The z-score formula is z = (x - mean) / standard deviation.
For the lower bound, the z-score is (7.62 - 7.8) / 0.15 = -1.2.
For the upper bound, the z-score is (8 - 7.8) / 0.15 = 1.33.
We then look up the corresponding probabilities in the standard normal distribution table.
Using the table or a calculator, we find that the probability of a z-score less than -1.2 is approximately 0.1151, and the probability of a z-score less than 1.33 is approximately 0.9088.
To find the probability of the average weight being between 7.62 and 8 ounces, we subtract the lower probability from the upper probability:
0.9088 - 0.1151 = 0.7937
So the probability that the average weight of a sample of 3 chocolate bars is between 7.62 and 8 ounces is approximately 0.7937.
(b) To find the level L such that there is a 1% chance that the average weight is less than L, we need to find the z-score that corresponds to a cumulative probability of 0.01.

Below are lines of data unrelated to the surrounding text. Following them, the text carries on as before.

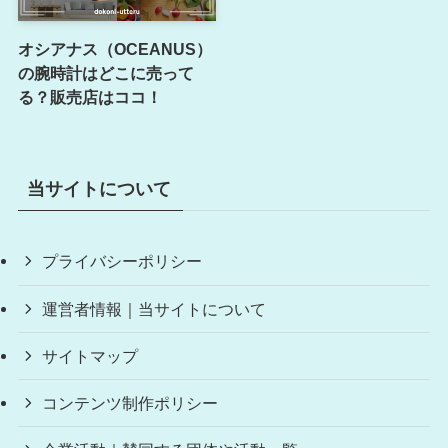
オシアナス（OCEANUS）
の腕時計はどこに売って
る？販売店はココ！
当サイトについて
プライバシーポリシー
運営者情報｜当サイトについて
サイトマップ
コンテンツ制作ポリシー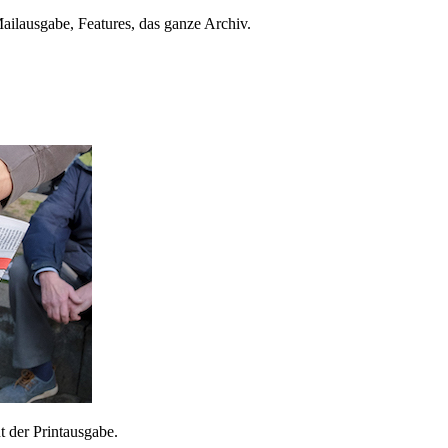
ailausgabe, Features, das ganze Archiv.
 der Printausgabe.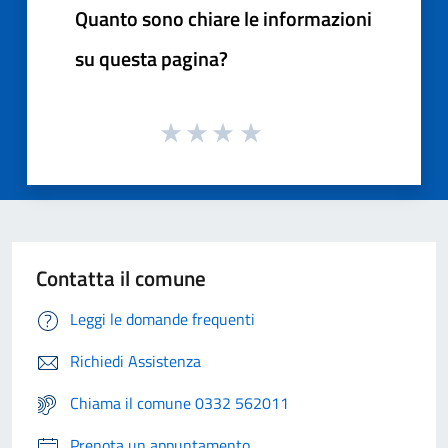
Quanto sono chiare le informazioni
su questa pagina?
Contatta il comune
Leggi le domande frequenti
Richiedi Assistenza
Chiama il comune 0332 562011
Prenota un appuntamento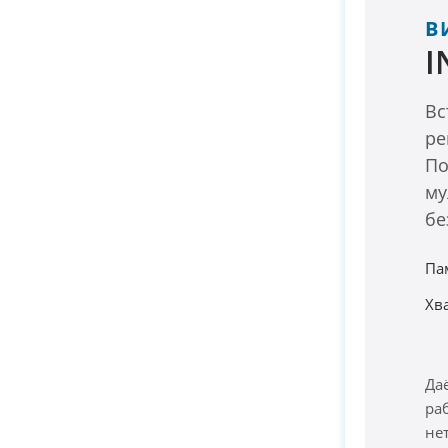
В
I
Вс
ре
По
му
бе
Па
Хв
Да
ра
не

Using the standard normal distribution table or a calculator, we find that the z-score corresponding to a cumulative probability of 0.01 is approximately -2.33.
We can use the z-score formula to find the corresponding average weight:
-2.33 = (L - 7.8) / 0.15
Solving for L, we get:
L - 7.8 = -2.33 * 0.15
L - 7.8 = -0.3495
L = 7.4505
So the level L is approximately 7.4505 ounces.